Highlights & Insights¶
- Engineering "Human-like Research": By interleaving drafting with research and using targeted notes for writing, WebWeaver elegantly maps human intuition to a technical framework.
- Memory Bank Decoupling: Separating "awareness" (summaries) from "viewing" (sources) preserves context and optimizes citation accuracy.
- Pruning for Coherence: Explicitly removing materials after each section solves the persistent issue of "inter-section pollution" in long-form generation.
- Framework as Data Engine: The strategy of using a robust framework to distill agentic trajectories provides a clear path for enhancing smaller models.
Limitations & Future Work¶
- Dependency on strong base LLMs: The Planner's ability to judge evidence sufficiency and restructure outlines relies heavily on the reasoning power of base models like Claude-sonnet-4.
- Cost and Latency: The dynamic cycle involves multiple steps and significant token output, leading to high API costs and wall-clock times.
- LLM-as-judge Evaluation: While supported by human evaluation, the main metrics rely on LLM judges.
- Future Directions: Exploring "marginal information gain" estimation to shorten loops and extending the Memory Bank into a persistent knowledge base.
Related Work & Insights¶
- vs. search-then-generate (WebShaper, etc.): These lack outline guidance. WebWeaver provides precise structure and significantly higher citation accuracy.

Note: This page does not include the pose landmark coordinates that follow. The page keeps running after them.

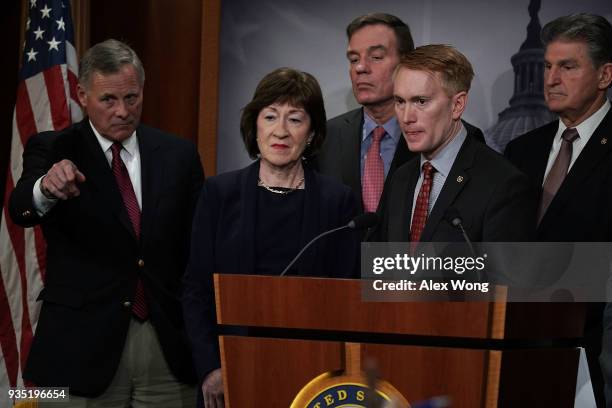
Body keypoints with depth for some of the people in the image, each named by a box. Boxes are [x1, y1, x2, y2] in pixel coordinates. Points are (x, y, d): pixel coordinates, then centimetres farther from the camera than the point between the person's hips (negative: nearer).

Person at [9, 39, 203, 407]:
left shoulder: (178, 155, 7)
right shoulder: (53, 151, 0)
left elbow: (198, 248, 10)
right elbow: (21, 210, -19)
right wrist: (46, 188, -42)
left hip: (170, 346, 2)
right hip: (82, 348, -2)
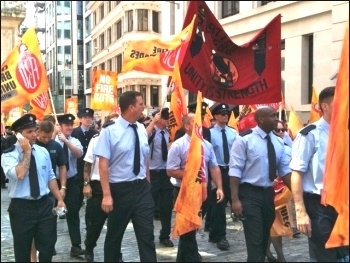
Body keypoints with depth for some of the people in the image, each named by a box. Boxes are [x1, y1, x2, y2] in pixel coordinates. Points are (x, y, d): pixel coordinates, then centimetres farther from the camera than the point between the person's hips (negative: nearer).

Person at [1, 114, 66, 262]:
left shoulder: (43, 151, 6)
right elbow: (19, 175, -28)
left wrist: (59, 199, 5)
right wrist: (27, 152, -19)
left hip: (44, 205, 4)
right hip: (21, 207, -3)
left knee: (48, 248, 10)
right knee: (23, 251, 10)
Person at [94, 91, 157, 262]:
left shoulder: (141, 129, 3)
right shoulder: (110, 131, -13)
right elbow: (103, 165, -16)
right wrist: (107, 195, -20)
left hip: (142, 188, 4)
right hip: (120, 189, -4)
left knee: (147, 234, 3)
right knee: (114, 235, 14)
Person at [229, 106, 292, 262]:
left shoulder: (278, 142, 7)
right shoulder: (244, 140, -11)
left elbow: (285, 170, 9)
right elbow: (235, 171, -14)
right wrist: (235, 199, -19)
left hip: (268, 193, 6)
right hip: (249, 194, -6)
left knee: (265, 237, 17)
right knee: (255, 239, -7)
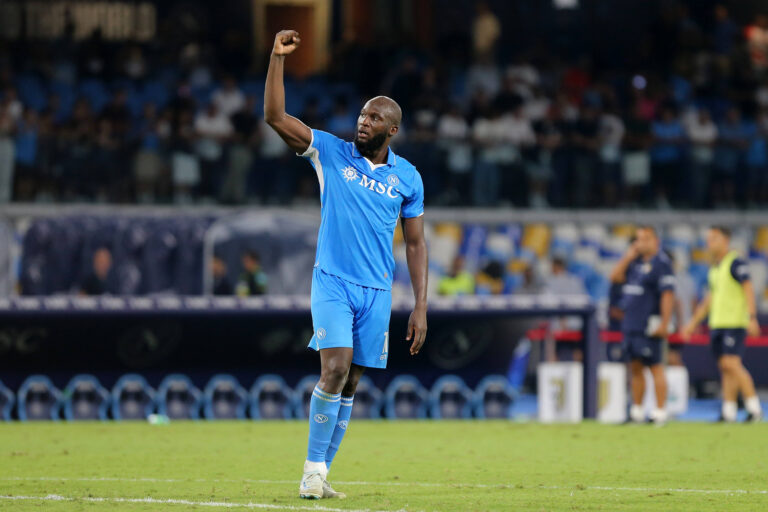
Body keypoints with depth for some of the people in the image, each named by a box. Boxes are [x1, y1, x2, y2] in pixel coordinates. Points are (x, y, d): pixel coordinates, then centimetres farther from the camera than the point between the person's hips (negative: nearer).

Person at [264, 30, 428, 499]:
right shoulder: (331, 153, 1)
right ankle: (313, 472, -11)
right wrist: (277, 59, -17)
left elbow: (415, 243, 10)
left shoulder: (408, 178, 6)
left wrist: (421, 307, 4)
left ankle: (322, 473, 13)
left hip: (377, 290, 3)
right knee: (335, 369, -18)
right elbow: (276, 116, -7)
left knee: (349, 385, 5)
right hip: (332, 283, -3)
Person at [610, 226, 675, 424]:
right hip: (630, 324, 8)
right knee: (635, 367, 10)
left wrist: (664, 324, -21)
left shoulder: (661, 263, -9)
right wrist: (628, 257, 3)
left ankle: (660, 410, -6)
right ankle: (636, 410, 15)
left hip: (649, 326, -8)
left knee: (655, 366, -7)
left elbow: (667, 295, -15)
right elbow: (615, 276, 13)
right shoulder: (635, 262, 15)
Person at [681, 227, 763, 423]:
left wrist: (752, 318, -23)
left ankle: (754, 407, -11)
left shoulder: (736, 263, -8)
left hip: (735, 323, -8)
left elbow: (748, 289, -14)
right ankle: (729, 412, 5)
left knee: (731, 363, -16)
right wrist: (694, 323, 27)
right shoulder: (715, 267, 18)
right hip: (717, 323, 8)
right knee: (725, 368, 5)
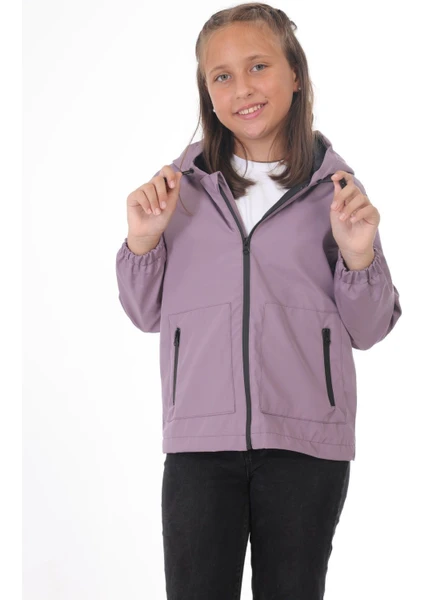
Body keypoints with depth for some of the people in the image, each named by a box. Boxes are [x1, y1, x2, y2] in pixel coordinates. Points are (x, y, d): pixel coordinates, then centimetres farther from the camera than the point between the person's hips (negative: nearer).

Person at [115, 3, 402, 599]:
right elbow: (146, 315, 10)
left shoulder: (335, 187, 3)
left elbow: (368, 331, 6)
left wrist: (359, 254, -11)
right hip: (200, 437, 0)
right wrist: (142, 240, -6)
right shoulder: (182, 184, 4)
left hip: (307, 439, 0)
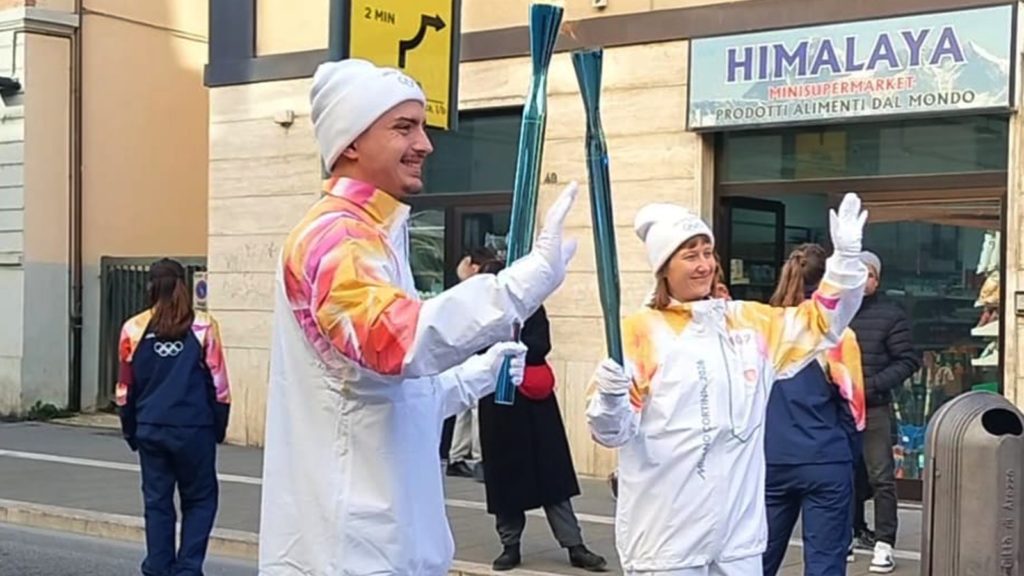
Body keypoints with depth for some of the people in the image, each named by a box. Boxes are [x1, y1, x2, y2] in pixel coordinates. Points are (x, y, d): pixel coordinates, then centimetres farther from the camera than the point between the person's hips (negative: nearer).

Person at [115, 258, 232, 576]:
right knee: (199, 500, 10)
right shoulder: (204, 326, -6)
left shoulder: (134, 329, -1)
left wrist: (131, 431, 15)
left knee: (157, 501, 12)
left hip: (151, 429, 2)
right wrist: (219, 427, 8)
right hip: (194, 429, -2)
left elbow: (125, 389, 5)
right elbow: (219, 385, -3)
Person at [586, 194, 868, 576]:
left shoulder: (750, 322, 11)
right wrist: (609, 397, -31)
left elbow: (822, 322, 18)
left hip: (739, 526, 6)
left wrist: (846, 257, 5)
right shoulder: (640, 331, -7)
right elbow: (613, 430, -9)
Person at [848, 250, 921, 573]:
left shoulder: (890, 315, -1)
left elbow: (909, 361, -2)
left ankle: (884, 543, 0)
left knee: (881, 477, -3)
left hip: (874, 408, -3)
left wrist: (873, 384, -13)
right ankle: (855, 532, 25)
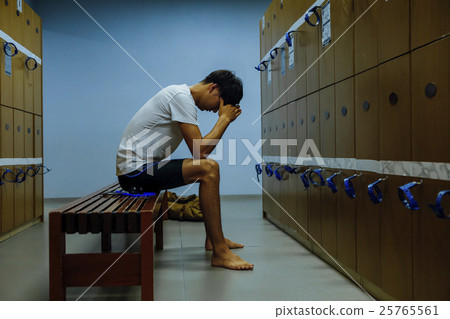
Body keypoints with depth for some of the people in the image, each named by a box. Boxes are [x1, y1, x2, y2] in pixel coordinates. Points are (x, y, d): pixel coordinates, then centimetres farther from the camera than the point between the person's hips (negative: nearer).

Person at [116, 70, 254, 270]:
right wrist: (225, 118, -12)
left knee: (207, 168, 16)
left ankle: (213, 239, 20)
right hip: (135, 170, -11)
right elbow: (199, 150, -21)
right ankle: (219, 252, -19)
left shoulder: (182, 96, 15)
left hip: (144, 167, 11)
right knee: (208, 168, -23)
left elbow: (200, 151, 14)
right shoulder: (181, 96, -16)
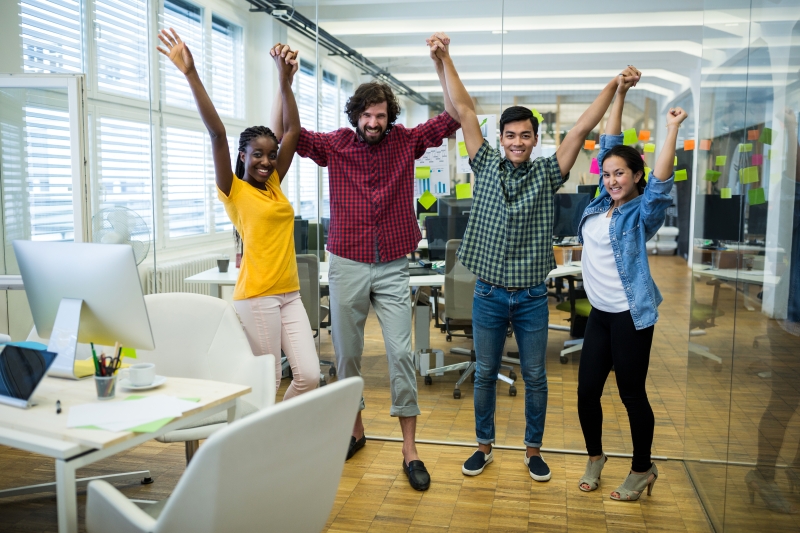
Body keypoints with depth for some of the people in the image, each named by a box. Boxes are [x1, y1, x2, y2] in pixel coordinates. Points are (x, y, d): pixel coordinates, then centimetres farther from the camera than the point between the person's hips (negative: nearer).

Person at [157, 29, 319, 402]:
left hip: (290, 293, 6)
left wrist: (285, 79, 10)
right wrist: (191, 75, -20)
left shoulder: (274, 185, 13)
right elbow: (217, 133, -13)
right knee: (268, 382, 1)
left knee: (309, 375, 3)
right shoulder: (234, 190, -2)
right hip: (256, 296, -6)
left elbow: (293, 130, 13)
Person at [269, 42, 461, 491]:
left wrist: (442, 63, -10)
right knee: (347, 353, 10)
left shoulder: (406, 141, 2)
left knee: (402, 353, -4)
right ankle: (355, 428, 32)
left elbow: (454, 117, -2)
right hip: (347, 264, 1)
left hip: (392, 268, -1)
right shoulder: (335, 145, 2)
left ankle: (410, 449, 7)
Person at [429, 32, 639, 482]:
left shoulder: (548, 174, 0)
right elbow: (465, 110, -2)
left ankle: (534, 450, 28)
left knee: (535, 378, 10)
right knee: (485, 374, 12)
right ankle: (485, 446, 28)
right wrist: (445, 59, -3)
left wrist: (616, 85, -13)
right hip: (489, 294, 0)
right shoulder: (486, 166, 1)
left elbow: (581, 128, -6)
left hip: (532, 297, 0)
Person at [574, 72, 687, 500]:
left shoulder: (642, 213, -7)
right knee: (587, 390, 8)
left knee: (632, 393, 4)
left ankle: (642, 470, 24)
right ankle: (595, 456, 30)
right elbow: (608, 146, 10)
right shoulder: (601, 204, 7)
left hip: (630, 315, -6)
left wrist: (672, 129, -29)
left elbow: (661, 181, -26)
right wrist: (619, 95, 7)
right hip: (599, 312, 6)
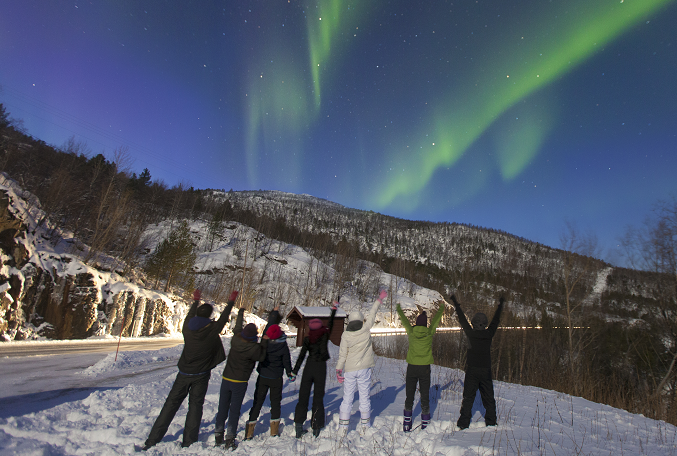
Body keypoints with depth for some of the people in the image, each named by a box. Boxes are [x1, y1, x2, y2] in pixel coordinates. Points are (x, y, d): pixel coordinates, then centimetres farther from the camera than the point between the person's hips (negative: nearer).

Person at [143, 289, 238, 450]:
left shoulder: (187, 328, -7)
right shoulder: (212, 330, -15)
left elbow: (190, 316, 14)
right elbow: (223, 318, 1)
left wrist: (196, 301, 30)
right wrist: (231, 302, 16)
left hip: (183, 374, 2)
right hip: (200, 376, -2)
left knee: (171, 404, 11)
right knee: (195, 406, 10)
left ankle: (152, 440, 13)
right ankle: (188, 441, 12)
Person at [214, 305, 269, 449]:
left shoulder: (235, 339, -5)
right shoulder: (253, 348, -21)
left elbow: (237, 328, 16)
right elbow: (261, 357, -3)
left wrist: (240, 313, 29)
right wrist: (264, 342, 1)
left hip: (226, 379, 5)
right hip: (240, 382, -5)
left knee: (223, 407, 14)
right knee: (235, 409, 6)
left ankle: (218, 437, 23)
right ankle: (230, 439, 10)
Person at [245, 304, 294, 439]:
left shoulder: (265, 341, -13)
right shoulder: (283, 346, -18)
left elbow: (269, 324, 1)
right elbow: (286, 361, -6)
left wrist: (275, 311, 14)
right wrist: (290, 373, 12)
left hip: (262, 377, 2)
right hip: (276, 378, -1)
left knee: (257, 403, 10)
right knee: (275, 402, 14)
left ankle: (249, 431, 11)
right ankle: (274, 430, 20)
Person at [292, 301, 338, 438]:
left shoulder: (307, 339, -1)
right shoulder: (325, 335, -5)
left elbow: (301, 356, -1)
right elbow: (330, 324, 8)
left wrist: (294, 371, 5)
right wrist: (334, 308, 19)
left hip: (309, 367, 1)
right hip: (321, 367, -1)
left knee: (303, 396, 10)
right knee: (318, 397, 9)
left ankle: (299, 423, 5)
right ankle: (316, 427, 12)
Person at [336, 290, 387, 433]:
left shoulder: (345, 335, -9)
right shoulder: (366, 329, -9)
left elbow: (342, 354, -8)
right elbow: (372, 314, 3)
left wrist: (339, 370, 1)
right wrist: (379, 299, 15)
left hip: (349, 370, 0)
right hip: (364, 368, 0)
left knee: (347, 397, 8)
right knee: (364, 396, 10)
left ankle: (343, 425, 12)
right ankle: (365, 424, 18)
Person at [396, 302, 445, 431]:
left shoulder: (411, 332, -5)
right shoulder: (429, 332, -6)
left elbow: (404, 321, 14)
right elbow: (436, 320, 11)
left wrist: (399, 311, 33)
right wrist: (441, 309, 29)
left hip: (411, 367, 1)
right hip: (425, 368, -1)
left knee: (409, 396, 10)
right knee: (425, 396, 9)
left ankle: (407, 422, 13)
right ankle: (425, 423, 15)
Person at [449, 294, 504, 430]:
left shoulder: (471, 333, -9)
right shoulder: (489, 334, -4)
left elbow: (462, 319, 1)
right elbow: (496, 320, 10)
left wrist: (456, 304, 13)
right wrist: (500, 304, 24)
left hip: (471, 370, -1)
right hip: (486, 370, 2)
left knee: (468, 397, 5)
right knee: (488, 397, 14)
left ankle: (464, 423, 7)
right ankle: (491, 422, 20)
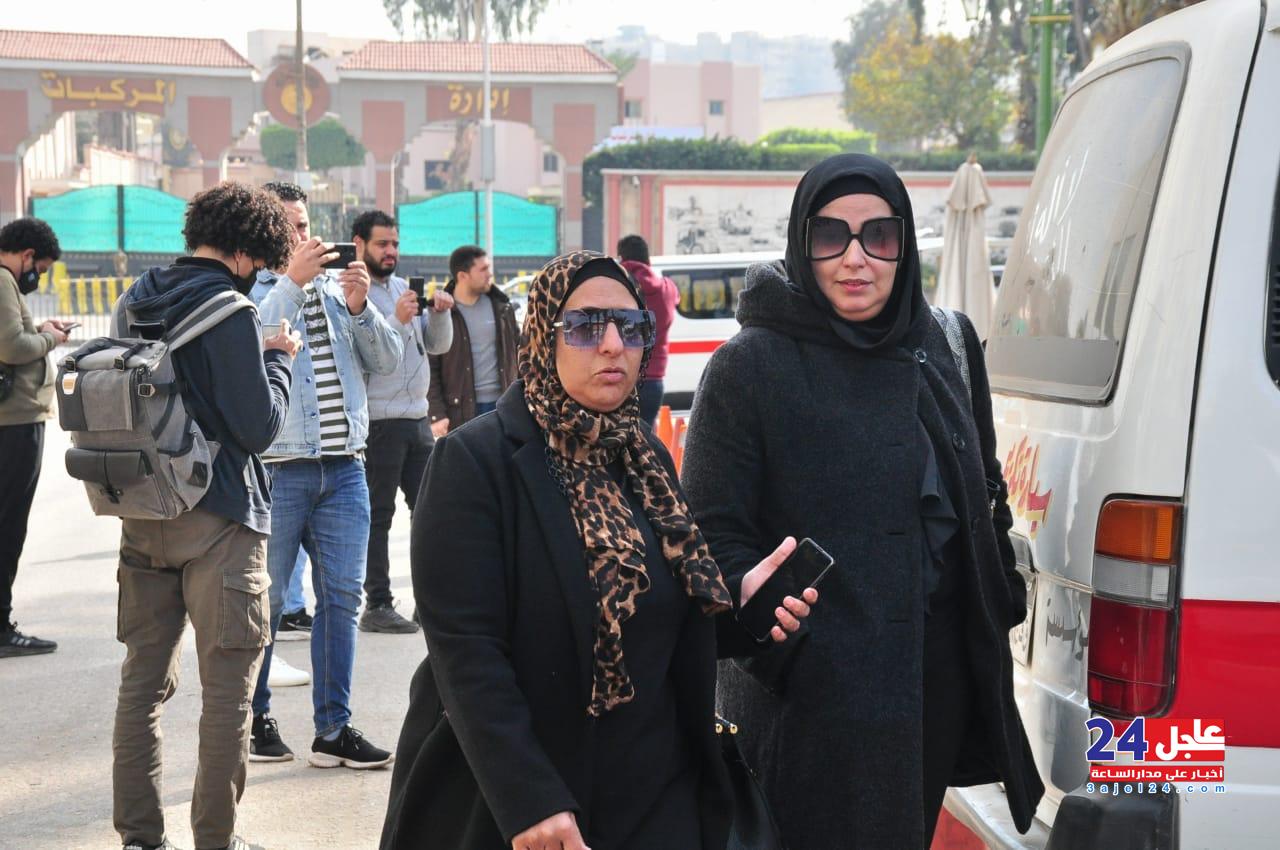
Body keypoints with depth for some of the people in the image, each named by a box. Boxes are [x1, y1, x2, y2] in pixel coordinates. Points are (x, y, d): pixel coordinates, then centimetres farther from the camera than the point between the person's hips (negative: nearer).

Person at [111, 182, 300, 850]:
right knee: (227, 687, 1)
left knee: (143, 677, 12)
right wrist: (279, 359, 1)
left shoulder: (137, 301, 8)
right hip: (219, 520, -7)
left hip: (143, 516, 7)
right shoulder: (228, 311, -15)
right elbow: (259, 427, -16)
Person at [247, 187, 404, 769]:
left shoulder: (336, 287, 12)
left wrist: (360, 309, -7)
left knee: (341, 598, 6)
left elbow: (387, 362, 8)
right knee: (263, 600, 3)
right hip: (275, 470, -5)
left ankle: (333, 729, 12)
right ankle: (254, 718, 18)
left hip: (344, 470, 5)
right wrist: (291, 281, -20)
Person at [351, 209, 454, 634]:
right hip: (378, 420, -8)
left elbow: (437, 345, 16)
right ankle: (377, 606, 4)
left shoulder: (403, 288, 15)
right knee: (377, 516, -1)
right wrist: (397, 321, -22)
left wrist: (439, 313, -2)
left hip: (417, 417, 8)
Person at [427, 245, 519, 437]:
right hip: (460, 410, -4)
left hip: (501, 404, 4)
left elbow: (518, 349, 16)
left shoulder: (501, 307, 8)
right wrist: (437, 414, -11)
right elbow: (430, 369, -5)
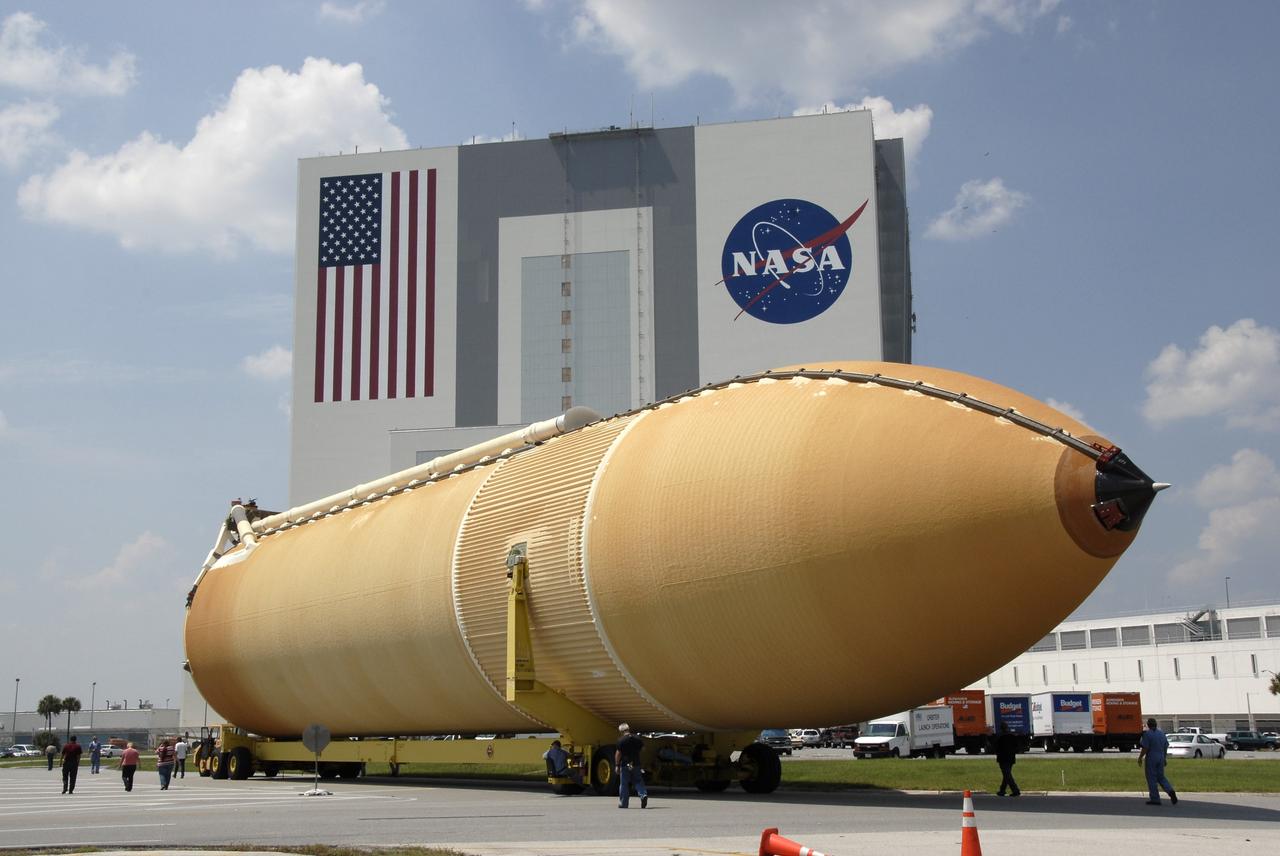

- vs. outline-guided/search-then-outlining (STORM, etc.): These are limited by fixed scopes. WebWeaver's bi-directional feedback allows for discovery-driven research.
- vs. One-shot Long Report Generation: WebWeaver's "retrieve-and-prune" mechanism decomposes long-form writing into manageable, context-controlled sub-tasks.
Rating¶
- Novelty: ⭐⭐⭐⭐ The combination of co-evolving dynamic outlines and memory-anchored writing is a solid engineering of human intuition.
- Experimental Thoroughness: ⭐⭐⭐⭐⭐ Comprehensive SOTA across three benchmarks, including statistical analysis, human evaluation, and SFT distillation.
- Writing Quality: ⭐⭐⭐⭐ Clear motivation and methodology, though some metric definitions require appendix consultation.
- Value: ⭐⭐⭐⭐⭐ Excellent citation performance and clear path for model distillation; high practical value for deep research agents.